◆ What is needed ◆
Repeat back the entries that follow, keeping every word as it is.

◆ Dataset entries ◆
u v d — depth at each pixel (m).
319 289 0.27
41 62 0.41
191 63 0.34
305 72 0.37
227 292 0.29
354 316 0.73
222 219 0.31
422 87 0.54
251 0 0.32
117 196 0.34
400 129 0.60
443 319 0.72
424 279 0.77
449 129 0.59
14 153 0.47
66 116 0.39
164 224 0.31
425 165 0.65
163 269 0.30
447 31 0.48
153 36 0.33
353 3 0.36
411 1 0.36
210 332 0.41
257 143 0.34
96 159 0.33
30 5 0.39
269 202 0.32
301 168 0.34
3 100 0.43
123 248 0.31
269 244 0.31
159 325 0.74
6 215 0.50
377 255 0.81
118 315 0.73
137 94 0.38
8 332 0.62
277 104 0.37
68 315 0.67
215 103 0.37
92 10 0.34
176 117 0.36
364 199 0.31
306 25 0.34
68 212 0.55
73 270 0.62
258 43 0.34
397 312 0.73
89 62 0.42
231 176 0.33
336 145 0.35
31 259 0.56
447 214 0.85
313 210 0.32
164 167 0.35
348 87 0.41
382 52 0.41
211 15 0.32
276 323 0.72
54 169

◆ Written solution ◆
u v d — depth at each pixel (m).
319 289 0.27
41 62 0.41
191 63 0.34
305 72 0.37
227 292 0.29
354 316 0.73
222 219 0.31
422 87 0.54
251 0 0.32
117 196 0.34
400 129 0.60
443 319 0.72
424 279 0.77
449 129 0.59
14 153 0.47
66 116 0.39
164 224 0.31
425 165 0.65
163 269 0.30
447 31 0.48
153 36 0.33
353 3 0.36
411 1 0.36
210 332 0.41
257 143 0.34
96 159 0.33
30 5 0.39
269 202 0.32
301 168 0.34
3 100 0.43
123 248 0.31
269 244 0.31
159 325 0.74
6 215 0.50
377 255 0.81
118 315 0.73
137 94 0.38
8 332 0.62
277 104 0.37
68 315 0.67
215 103 0.37
92 10 0.34
176 117 0.36
364 199 0.31
306 25 0.34
68 212 0.55
73 270 0.62
258 43 0.34
397 312 0.73
89 62 0.42
231 176 0.33
336 145 0.35
31 259 0.56
447 214 0.85
313 210 0.32
164 167 0.35
348 87 0.41
382 52 0.41
211 15 0.32
276 323 0.72
54 169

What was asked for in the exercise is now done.